Amazing explanation!  The graphics help greatly to explain everything.
:)

----------


## drk

Darryl,

What I can't get is why this theoretical lens-blending exercise so accurately reflects/illuminates progressive design.  I think the underlying answer is that we are dealing, ultimately, with geometry more than anything else.  That may be a big "well, duh" to you, but that's what I know I get from your example.  Cool stuff.

----------


## Darryl Meister

> What I can't get is why this theoretical lens-blending exercise so accurately reflects/illuminates progressive design


Keep in mind that, ultimately, a progressive lens is fundamentally a lens design that uses surface astigmatism to blend a flatter distance curve into a steeper near curve.
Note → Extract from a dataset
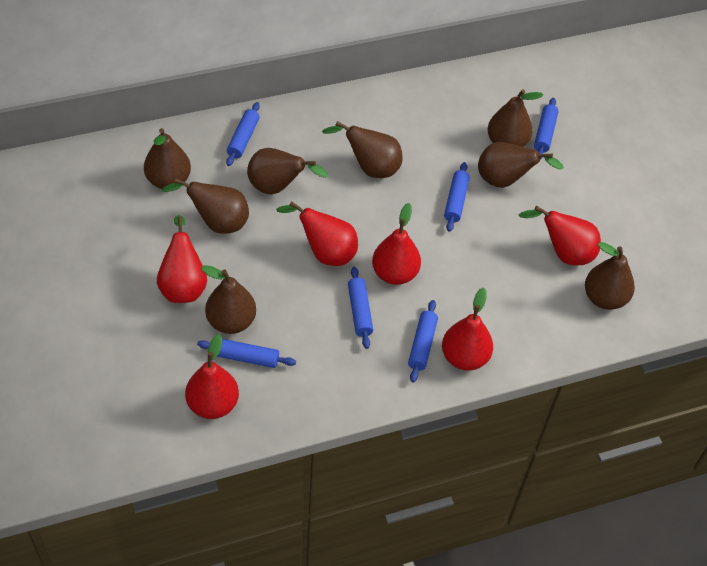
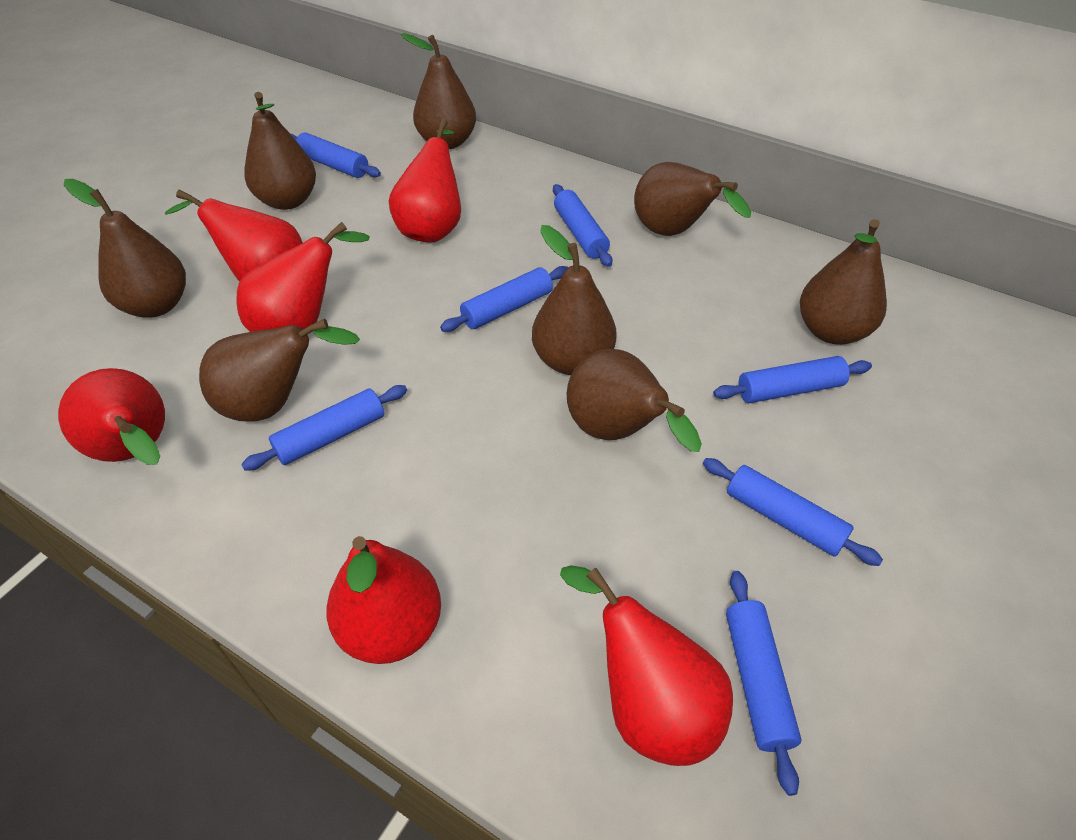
blue rolling pin: [197,339,296,368] [226,102,260,166] [348,267,373,349] [408,300,438,382] [444,162,470,232] [534,98,558,160] = 6 -> [241,385,407,471] [291,132,381,178] [440,266,568,332] [553,184,612,267] [703,458,883,566] [713,356,872,403] [726,571,802,796] = 7

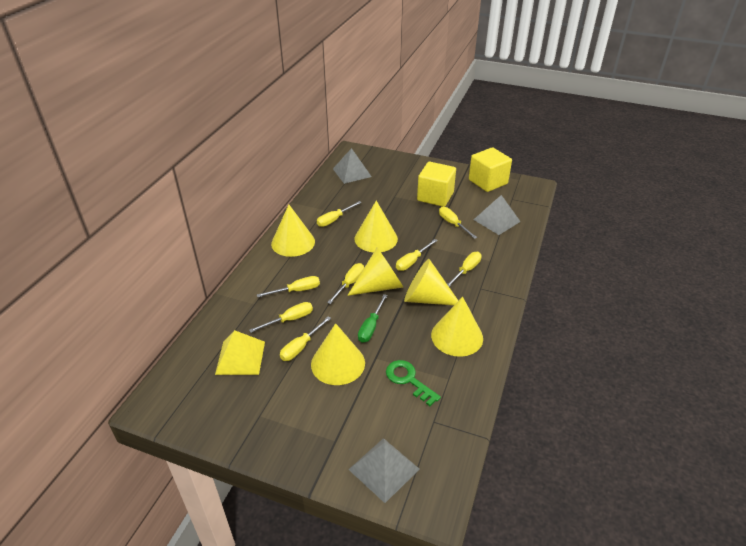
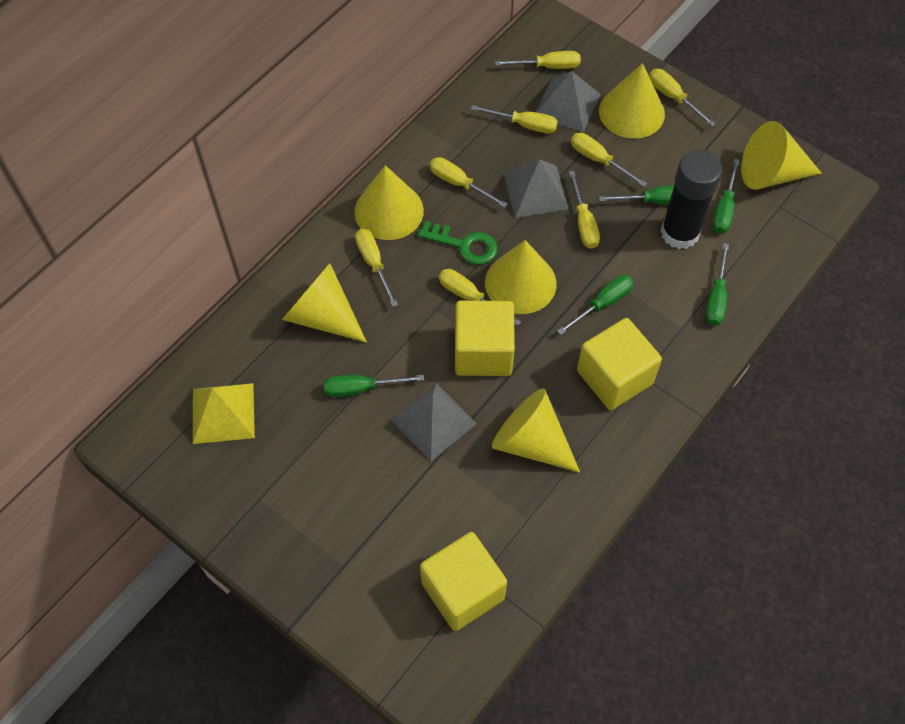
black glue stick: none = 0 -> [661,150,722,249] = 1
green screwdriver: [358,294,387,343] = 1 -> [324,375,424,397] [557,275,633,335] [599,185,674,205] [706,243,729,326] [713,159,740,234] = 5
yellow cube: [417,162,456,207] [469,147,512,192] = 2 -> [420,532,507,631] [455,300,515,376] [577,318,662,410] = 3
The blended Executive-style bifocal example I've described above just demonstrates how and why this possible.

Best regards,
Darryl

----------


## AWTECH

This illustration was very helpful.  There are some advantages to backside bifocal using freeform technology and the blend line can be very small.  I have not seen a design review of the Essilor product they promote as a liberty which I assume is a very very small mid power area that is almost useless for vision.

Any thoughts on the backside bifocal?

----------


## Darryl Meister

> I have not seen a design review of the Essilor product they promote as a liberty which I assume is a very very small mid power area that is almost useless for vision.


Varilux Liberty is similar to other conventional progressive lenses, and Essilor does not advertise a "short corridor" for this lens. It actually has a rather generous intermediate zone. I'll leave it to Pete, our resident Essilor guy, to describe the lens in more detail.




> Any thoughts on the backside bifocal?


Are you referring to a back-side progressive or just bifocals in general? With progressives, you can probably expect a small increase in the field of view and a small decrease in magnification differences that occur across the front surface. Slightly more depression would be required to reach the full Add power, however.

----------


## AWTECH

I am talking about a true bifocal power on the back side, either with a round, oval or flat top area.  Naturally the bottom is cut out at edging.

This is for people who just need to be able to read and have a great distance lens.  No problem finding the zone to transition from far to near.

Looks are great with this also, with a great AR you can not see the change in zone.

----------


## Darryl Meister

I don't know that you could make a flat-top bifocal using a free-form process, or really any well-defined segment since these machines work best at cutting surfaces without abrupt changes in curvature, but you could certainly make a blended bifocal. Though I don't know whether this would be any better or more economical than ordering a semi-finished blended bifocal.

----------


## AWTECH

We have actually been working on this technology and it seems to produce a nice product.  We are now working on the close to flat top section with as little of a line which I estimate will be 1mm to 2.5mm in total.

The great advantage over front side is no visible hard line.

----------


## Darryl Meister

> We are now working on the close to flat top section with as little of a line which I estimate will be 1mm to 2.5mm in total... The great advantage over front side is no visible hard line


This isn't really a benefit of a back-side product though; it's a mechanical limitation of the free-form process, and you could accomplish the same thing on the front. The "no visibile hard line" is a consequence of the fact that the machine can't actually make a hard line. Also keep in mind that the region around the segment of these blended bifocals has unwanted cylinder power (just as a semi-finished blended bifocal does).

When you say "we are now working," do you mean that you have some control over the optimization process or geometrical configuration of the product coming off the machine?

----------


## AWTECH

Yes we have complete control and that is where the choices become almost endless.  Obviously much of what we are working on is confidential however I know from the work I have seen that you have produced that you have a great deal of knowledge and open mind regarding where the industry has been and where it can go.

----------


## Darryl Meister

Certainly, the full potential of free-form manufacturing can only truly be realized with the right tools driving it. And, of course, it's important to have a well engineered process that accurately and consistently produces the results you want.

----------